Tag: Schiacciata

Pasimata or Schiacciata di Pasqua recipe – Italian Cuisine

Pasimata or Schiacciata di Pasqua recipe


It's called "Pasimata" or "schiacciata di Pasqua", a traditional recipe from Lucca and Garfagnana. To do at home, like this, with the recipe of Andrea Crudeli, chef of Locanda Alla Posta

It is called "Pasimata" or "schiacciata di Pasqua" and takes its name from the rural tradition of preparing, at the end of Lent, many sweets crushing dozens of eggs. It is a sweet leavened, flavored with anise seeds, with a long and laborious preparation that, depending on the quantity of dough, can last even two or three days. In the original version it is a normal bread that over time has been softened by the presence of lard and sugar. The Garfagnina version includes the addition of sultanas.

The smash is a ritual bread which once had a precise religious meaning. A bread to be shared among all, to each his part, in the meaning of fraternal commonality. For this reason in all the parishes, by the confraternities, the Pasimata was distributed in the church where on Holy Saturday preceding Easter it was blessed by the parish priests together with the eggs.

For those who want to prepare it at home, here is the recipe by Andrea Crudeli, chef of the Locanda Alla Posta, one of the restaurants located within the Ciocco Tenuta and Parco. The Valle del Serchio, in fact, the area of ​​Tuscany that extends from the plain of Lucca to the Garfagnana and in which precisely Il Ciocco is located, celebrates the Easter holidays with a rich program of events, according to the best traditions handed down for years.

Ingredients for a cake

500 grams of flour
3 eggs
200 grams of lard (or butter)
200 grams of sugar
50 grams of brewer's yeast
150 grams of sultanas
1 tablespoon of anise seeds

Method

The day before the lievitino is prepared by dissolving the yeast in a glass of warm water and mixing it with 100/150 grams of flour and leaving it to rest at room temperature covered with a rag for a whole day.

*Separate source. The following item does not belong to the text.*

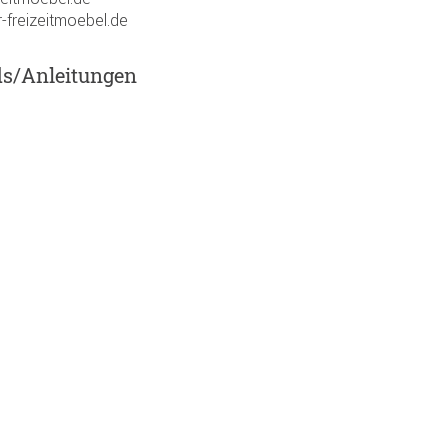
-freizeitmoebel.de
ds/Anleitungen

The next day, first of all the eggs and the remaining flour are divided into three parts, the sultanas are put in soaking lukewarm water to make it softer and the butter is worked in ointment or almost melted.

It then begins to incorporate 1 egg with 1/3 of flour into the lievitino, mixing it all energetically and then let it rest and rise again for about 2 hours at room temperature and always covered.

Then follow the same procedure a second time, letting the mixture rest for another 2 hours, and finally, at the third time, the melted butter, sugar, soaked raisins and anise are incorporated.

Spread it all on a baking sheet and let it rest again for 2 hours.

At this point it is baked in the oven at 180 degrees for about an hour.